Saved entries
⁂

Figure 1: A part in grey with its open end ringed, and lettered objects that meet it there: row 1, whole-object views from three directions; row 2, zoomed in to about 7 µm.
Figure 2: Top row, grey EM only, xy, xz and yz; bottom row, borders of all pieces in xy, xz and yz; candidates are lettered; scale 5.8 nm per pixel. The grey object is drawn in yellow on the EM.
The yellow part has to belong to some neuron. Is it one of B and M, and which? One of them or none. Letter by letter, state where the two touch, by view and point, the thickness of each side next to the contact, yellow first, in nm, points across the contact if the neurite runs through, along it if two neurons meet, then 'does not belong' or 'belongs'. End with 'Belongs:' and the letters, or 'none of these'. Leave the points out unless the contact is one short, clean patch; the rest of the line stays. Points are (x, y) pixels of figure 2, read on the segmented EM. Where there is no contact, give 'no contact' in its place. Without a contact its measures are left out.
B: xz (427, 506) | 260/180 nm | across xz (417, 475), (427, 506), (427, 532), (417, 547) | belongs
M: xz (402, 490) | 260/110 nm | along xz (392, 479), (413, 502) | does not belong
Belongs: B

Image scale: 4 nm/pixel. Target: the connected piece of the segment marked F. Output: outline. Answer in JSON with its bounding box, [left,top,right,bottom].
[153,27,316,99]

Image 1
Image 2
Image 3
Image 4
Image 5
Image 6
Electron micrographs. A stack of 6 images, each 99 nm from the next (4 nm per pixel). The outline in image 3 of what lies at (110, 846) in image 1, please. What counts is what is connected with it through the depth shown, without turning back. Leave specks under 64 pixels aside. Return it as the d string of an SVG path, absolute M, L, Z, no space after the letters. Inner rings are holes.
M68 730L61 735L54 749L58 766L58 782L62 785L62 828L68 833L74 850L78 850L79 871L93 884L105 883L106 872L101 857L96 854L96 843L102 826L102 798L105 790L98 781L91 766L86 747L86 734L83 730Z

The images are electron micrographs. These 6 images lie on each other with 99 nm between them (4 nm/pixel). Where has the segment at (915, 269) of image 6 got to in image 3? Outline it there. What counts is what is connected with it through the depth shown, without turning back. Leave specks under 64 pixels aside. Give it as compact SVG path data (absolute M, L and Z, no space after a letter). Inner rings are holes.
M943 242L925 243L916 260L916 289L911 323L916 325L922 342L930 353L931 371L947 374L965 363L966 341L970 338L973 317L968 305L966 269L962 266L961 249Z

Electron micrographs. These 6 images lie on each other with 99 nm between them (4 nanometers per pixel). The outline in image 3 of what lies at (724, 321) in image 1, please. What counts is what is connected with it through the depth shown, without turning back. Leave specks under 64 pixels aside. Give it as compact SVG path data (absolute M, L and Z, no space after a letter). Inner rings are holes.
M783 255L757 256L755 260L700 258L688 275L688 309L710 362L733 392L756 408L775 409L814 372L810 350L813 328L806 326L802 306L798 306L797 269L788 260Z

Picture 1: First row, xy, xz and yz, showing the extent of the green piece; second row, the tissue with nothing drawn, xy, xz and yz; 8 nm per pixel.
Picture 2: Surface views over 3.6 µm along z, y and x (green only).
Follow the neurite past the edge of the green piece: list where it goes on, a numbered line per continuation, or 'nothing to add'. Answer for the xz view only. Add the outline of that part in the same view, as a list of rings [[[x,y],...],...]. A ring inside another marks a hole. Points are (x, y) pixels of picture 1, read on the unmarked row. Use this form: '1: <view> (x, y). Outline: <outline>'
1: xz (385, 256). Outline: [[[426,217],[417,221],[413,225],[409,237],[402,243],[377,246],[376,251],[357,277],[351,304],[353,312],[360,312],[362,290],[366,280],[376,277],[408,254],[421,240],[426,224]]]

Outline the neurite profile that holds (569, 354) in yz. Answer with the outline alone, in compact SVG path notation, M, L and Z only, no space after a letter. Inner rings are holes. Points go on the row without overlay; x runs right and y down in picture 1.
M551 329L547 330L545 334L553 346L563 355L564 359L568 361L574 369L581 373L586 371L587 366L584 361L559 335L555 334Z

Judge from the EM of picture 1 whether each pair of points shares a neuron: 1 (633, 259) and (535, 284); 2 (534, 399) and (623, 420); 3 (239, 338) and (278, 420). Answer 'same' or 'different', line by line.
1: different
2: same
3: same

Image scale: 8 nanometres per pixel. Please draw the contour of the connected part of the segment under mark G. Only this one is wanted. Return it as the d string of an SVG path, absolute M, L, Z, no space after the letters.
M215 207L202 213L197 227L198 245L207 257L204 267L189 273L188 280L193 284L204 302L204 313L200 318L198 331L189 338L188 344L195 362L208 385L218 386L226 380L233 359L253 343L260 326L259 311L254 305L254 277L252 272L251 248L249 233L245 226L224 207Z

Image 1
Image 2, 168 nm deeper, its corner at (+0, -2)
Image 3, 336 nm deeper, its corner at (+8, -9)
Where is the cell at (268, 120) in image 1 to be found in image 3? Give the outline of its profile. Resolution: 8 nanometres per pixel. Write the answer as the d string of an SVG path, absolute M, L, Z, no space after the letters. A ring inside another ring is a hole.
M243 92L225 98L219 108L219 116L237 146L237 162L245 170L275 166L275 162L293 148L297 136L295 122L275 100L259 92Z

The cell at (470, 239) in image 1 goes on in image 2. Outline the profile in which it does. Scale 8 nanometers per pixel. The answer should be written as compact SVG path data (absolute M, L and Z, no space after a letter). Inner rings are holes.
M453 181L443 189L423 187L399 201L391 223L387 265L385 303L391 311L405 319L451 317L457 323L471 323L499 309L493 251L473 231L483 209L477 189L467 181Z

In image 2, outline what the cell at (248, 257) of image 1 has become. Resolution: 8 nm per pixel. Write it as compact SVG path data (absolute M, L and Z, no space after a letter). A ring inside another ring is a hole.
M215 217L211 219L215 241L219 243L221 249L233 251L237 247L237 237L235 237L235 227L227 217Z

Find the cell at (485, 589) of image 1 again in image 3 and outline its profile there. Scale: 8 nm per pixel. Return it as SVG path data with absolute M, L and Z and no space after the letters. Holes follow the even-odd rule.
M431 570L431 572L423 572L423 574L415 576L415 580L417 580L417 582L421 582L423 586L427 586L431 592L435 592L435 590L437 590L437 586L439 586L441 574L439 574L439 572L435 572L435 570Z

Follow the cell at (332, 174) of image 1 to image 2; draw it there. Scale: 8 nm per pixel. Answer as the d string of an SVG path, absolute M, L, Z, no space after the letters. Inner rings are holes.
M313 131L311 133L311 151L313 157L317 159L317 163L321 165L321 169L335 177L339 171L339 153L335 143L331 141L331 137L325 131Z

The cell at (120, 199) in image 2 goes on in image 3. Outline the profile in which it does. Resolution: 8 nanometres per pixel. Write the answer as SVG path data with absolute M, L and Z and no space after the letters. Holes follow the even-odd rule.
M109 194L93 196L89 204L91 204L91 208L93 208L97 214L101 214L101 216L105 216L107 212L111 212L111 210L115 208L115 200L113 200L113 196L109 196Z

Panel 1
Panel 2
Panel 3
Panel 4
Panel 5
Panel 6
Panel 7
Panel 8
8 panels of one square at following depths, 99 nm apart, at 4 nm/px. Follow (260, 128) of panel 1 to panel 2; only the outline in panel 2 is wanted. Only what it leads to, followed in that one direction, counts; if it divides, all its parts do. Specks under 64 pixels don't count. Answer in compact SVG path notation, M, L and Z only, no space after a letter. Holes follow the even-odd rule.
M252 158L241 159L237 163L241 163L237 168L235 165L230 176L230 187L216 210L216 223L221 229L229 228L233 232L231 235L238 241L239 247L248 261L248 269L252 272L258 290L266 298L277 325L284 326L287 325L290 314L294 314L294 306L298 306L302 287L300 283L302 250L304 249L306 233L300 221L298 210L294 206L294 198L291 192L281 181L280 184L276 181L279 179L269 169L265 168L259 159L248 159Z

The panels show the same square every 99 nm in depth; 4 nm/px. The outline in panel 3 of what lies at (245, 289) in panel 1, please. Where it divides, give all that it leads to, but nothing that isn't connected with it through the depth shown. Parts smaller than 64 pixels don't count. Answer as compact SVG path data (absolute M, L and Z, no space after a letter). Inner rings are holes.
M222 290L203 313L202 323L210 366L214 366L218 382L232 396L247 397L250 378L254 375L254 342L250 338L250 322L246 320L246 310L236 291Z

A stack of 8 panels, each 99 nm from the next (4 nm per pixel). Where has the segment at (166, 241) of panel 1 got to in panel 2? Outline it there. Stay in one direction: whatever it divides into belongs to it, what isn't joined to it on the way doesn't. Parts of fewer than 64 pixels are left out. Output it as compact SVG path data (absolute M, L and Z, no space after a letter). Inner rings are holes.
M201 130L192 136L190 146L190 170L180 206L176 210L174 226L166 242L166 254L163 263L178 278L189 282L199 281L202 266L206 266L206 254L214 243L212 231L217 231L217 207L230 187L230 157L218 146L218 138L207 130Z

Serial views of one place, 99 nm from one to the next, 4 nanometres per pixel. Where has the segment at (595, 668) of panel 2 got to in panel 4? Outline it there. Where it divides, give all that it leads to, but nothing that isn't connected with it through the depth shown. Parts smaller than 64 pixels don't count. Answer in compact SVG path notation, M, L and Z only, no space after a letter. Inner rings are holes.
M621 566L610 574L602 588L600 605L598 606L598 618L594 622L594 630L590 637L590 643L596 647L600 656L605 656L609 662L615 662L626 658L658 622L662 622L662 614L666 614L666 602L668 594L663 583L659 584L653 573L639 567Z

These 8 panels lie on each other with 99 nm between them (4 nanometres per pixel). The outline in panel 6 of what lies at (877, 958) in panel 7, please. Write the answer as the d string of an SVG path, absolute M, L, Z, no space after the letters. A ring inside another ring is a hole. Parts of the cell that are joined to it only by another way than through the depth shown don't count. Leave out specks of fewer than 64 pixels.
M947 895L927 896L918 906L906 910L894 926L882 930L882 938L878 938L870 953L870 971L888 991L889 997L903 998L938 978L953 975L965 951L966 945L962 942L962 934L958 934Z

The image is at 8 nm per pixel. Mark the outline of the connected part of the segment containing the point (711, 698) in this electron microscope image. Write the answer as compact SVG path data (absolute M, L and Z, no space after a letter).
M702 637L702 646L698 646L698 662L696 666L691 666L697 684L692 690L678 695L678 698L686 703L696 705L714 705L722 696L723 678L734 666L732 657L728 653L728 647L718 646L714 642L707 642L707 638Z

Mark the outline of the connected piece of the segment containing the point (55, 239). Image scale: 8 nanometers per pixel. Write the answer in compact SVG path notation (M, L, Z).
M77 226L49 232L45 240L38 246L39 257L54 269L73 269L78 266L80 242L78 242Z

⁂

# YOUR GOAL
Starting at the line that contains "Mark the outline of the connected piece", copy each line through the last one in the records, exactly, and output nothing else.

# TASK OUTPUT
Mark the outline of the connected piece of the segment containing the point (55, 239). Image scale: 8 nanometers per pixel. Write the answer in compact SVG path notation (M, L, Z).
M77 226L49 232L45 240L38 246L39 257L54 269L73 269L78 266L80 242L78 242Z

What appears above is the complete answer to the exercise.